Her voice is so thick with menace, Cliff is momentarily alarmed. They’re within the city limits now, driving in rush hour traffic past fruit stands and motels and souvenir shops, not far from the lot—he can’t wait to get out of the car.

“Isabel, as I told you, was a woman of power,” says Shalin. “In another time, another place, she would have been respected and revered. But ill, buried in the slums, power of the sort she possessed could do her no good.”

“What the hell are you getting at?” he asks.

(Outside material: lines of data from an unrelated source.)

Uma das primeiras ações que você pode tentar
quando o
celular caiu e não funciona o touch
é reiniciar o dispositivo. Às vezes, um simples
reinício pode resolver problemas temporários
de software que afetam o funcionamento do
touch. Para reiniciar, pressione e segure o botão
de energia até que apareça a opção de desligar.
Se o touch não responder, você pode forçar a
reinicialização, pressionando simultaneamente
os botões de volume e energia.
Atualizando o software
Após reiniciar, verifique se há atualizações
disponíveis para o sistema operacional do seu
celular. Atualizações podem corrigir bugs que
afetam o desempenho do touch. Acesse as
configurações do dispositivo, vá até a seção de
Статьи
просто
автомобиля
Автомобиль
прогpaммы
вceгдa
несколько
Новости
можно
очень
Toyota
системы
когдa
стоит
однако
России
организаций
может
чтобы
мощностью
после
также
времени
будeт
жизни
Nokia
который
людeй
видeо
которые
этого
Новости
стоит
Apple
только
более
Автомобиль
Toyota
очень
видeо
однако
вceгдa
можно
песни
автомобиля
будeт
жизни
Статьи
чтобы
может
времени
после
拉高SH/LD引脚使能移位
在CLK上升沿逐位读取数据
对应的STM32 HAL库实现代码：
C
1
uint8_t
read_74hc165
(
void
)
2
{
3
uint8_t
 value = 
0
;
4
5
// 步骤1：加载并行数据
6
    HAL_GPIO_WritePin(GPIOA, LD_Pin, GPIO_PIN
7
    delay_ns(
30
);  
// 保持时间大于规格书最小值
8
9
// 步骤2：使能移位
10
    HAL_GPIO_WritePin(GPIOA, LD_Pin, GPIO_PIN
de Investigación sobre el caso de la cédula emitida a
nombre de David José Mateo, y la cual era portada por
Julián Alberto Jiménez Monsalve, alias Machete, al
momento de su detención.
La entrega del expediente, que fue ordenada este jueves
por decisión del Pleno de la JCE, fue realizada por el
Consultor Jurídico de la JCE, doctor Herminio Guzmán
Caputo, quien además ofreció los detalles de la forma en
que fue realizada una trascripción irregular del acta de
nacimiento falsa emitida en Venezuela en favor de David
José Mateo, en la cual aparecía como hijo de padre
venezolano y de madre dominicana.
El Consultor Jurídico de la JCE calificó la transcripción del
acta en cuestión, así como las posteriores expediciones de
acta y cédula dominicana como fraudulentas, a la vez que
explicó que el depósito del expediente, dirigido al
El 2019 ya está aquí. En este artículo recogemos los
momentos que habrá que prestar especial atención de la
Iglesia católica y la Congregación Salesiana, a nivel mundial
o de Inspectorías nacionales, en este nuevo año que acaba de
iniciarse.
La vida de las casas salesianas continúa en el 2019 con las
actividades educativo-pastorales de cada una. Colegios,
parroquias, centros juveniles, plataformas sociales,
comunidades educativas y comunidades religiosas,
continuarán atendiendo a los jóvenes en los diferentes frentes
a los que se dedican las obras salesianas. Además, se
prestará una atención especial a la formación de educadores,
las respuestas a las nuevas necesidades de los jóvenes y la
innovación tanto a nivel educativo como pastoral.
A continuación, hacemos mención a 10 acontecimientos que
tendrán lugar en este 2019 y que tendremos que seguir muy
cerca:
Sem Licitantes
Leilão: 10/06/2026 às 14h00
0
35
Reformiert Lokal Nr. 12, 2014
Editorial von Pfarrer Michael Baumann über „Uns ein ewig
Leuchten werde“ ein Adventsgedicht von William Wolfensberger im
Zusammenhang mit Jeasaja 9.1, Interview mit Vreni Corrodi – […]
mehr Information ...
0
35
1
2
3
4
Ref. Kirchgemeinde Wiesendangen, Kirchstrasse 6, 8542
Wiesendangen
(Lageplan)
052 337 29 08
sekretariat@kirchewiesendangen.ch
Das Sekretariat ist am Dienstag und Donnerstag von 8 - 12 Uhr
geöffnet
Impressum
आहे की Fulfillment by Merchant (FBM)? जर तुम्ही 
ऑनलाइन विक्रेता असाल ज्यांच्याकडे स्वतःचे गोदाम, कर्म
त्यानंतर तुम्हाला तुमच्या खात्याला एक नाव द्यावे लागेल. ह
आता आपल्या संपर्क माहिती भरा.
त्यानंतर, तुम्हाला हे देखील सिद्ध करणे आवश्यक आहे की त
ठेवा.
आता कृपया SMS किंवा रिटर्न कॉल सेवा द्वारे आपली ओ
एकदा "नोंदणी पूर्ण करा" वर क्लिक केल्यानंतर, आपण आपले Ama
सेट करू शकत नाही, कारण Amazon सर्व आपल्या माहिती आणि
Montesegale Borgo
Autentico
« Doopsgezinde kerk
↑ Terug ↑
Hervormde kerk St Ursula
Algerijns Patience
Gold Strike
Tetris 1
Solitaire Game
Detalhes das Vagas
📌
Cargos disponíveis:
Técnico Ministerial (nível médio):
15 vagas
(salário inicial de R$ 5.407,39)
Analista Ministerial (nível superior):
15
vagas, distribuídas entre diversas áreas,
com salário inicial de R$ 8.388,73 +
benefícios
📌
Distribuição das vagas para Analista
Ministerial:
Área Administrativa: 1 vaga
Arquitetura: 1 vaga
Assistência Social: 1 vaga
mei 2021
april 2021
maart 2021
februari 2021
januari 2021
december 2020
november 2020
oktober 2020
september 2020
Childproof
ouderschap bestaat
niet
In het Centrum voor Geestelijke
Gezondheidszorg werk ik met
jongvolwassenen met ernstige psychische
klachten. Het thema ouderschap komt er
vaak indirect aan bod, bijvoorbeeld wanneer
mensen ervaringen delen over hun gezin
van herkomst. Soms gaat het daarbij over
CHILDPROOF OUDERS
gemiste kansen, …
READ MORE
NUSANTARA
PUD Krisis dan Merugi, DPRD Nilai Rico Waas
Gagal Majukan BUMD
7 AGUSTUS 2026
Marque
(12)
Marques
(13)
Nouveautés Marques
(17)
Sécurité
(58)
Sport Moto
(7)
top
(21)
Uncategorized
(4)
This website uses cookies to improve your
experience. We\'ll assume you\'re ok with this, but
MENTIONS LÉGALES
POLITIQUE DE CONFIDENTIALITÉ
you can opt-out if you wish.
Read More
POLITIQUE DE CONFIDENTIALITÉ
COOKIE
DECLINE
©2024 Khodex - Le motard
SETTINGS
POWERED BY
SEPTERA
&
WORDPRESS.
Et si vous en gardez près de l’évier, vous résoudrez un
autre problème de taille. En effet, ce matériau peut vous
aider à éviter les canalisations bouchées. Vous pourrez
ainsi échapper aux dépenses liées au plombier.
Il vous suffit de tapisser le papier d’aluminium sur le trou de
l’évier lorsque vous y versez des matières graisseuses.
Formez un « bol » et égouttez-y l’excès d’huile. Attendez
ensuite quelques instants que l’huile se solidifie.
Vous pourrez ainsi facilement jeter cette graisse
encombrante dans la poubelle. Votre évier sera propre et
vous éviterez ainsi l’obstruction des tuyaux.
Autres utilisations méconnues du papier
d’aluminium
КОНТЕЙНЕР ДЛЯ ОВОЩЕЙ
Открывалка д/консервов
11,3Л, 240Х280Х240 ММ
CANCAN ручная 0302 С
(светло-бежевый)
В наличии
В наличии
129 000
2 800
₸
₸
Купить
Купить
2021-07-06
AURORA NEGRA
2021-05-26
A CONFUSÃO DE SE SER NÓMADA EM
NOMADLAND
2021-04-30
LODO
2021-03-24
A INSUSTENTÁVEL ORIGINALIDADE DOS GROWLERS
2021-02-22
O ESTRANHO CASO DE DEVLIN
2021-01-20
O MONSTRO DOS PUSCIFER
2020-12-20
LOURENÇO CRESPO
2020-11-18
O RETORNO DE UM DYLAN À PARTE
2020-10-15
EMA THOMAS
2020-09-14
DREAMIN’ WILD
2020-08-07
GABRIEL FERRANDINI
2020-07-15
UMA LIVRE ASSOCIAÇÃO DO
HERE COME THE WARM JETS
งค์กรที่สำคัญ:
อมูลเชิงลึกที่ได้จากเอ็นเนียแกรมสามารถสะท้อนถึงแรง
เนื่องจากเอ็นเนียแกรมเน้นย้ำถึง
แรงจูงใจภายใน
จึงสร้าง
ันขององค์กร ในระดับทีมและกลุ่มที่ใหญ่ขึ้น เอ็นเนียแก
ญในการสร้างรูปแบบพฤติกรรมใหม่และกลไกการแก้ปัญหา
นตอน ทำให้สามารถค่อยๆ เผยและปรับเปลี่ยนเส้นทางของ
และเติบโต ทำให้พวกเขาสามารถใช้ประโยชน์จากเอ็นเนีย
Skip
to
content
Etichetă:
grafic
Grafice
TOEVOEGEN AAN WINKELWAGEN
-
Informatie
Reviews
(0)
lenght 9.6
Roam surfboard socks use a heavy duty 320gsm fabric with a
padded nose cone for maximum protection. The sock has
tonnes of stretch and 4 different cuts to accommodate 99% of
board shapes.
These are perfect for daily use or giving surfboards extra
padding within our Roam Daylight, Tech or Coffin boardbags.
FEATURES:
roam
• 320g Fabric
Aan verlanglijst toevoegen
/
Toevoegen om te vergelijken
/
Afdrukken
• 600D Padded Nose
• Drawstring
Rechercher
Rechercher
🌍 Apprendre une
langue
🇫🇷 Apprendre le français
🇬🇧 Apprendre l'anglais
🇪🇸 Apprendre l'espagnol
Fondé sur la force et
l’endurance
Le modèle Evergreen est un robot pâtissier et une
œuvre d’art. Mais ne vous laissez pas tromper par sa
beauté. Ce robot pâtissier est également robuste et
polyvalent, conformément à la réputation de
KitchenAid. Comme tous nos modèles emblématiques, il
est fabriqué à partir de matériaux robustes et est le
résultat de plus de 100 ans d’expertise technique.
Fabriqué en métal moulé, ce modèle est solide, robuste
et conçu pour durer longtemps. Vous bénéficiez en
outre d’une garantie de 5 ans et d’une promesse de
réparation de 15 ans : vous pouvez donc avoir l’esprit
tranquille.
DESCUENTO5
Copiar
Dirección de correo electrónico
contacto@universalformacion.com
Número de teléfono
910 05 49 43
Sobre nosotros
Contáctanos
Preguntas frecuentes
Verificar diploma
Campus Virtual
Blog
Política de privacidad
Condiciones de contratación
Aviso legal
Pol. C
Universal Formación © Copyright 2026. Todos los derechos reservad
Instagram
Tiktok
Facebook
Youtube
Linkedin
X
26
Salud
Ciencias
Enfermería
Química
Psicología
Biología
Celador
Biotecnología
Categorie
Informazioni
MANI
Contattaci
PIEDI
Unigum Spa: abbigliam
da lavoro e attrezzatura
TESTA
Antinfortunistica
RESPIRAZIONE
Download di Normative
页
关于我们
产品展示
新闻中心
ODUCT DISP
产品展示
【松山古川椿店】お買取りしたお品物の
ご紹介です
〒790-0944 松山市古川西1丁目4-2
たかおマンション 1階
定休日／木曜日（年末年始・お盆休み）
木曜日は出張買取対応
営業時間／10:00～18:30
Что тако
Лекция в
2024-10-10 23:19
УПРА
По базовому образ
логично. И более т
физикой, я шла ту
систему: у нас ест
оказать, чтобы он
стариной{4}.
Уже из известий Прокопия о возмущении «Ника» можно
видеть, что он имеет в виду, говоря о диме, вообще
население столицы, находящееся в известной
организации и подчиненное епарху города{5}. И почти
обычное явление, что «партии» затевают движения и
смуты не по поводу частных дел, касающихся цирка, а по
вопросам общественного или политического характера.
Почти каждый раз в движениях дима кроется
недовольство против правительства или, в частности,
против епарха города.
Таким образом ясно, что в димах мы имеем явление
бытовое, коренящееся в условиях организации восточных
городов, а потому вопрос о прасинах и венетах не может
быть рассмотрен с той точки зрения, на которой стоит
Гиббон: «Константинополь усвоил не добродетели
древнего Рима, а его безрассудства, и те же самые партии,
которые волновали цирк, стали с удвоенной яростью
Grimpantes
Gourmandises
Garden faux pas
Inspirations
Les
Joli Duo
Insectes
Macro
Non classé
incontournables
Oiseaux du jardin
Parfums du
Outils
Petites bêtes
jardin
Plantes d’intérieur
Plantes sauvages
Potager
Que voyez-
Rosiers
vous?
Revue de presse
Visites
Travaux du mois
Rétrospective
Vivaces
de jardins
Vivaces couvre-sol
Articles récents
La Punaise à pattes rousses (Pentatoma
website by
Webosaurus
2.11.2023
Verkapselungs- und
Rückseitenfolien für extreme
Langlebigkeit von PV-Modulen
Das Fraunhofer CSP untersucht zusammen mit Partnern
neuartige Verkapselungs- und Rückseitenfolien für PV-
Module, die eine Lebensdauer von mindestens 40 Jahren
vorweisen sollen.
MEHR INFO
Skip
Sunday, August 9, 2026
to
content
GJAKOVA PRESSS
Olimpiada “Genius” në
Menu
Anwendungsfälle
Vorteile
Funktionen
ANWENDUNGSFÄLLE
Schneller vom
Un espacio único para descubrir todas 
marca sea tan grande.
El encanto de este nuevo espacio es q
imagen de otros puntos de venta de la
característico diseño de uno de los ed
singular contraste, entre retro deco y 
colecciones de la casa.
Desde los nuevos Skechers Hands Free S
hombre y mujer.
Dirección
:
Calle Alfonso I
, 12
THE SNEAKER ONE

She flashes a sunny smile and goes on with her narrative. “Isabel loved you until the end. I know she hated you a little, too, but she maintained that you weren’t evil, just profligate and vain. And slight. She said there wasn’t much to you. You were terribly immature, but she had hopes you’d grow out of that, even though you were in your thirties when she knew you. She was basically a decent soul and power was something she used judiciously, only in cases where she could produce a good effect. It was among the last things she transferred to me.” She sighs forlornly. “Taking control of me was the one selfish act she committed in her life. You can’t blame her. The streets had left me damaged beyond repair and she was terrified of death. Of course these transfers are a bit like reincarnation, so it’s not exactly Isabel who’s alive. I mean, she is alive, but she’s a different person now. There are things that are left behind during a transfer, and things added that belonged to the soul who once inhabited this body.”

“You’re out of your tree.” He says this without much conviction. “All you’re doing is screwing with me.”

“Right on both counts.”

She slows and eases into the turning lane across from the lot, waiting for a break in the traffic.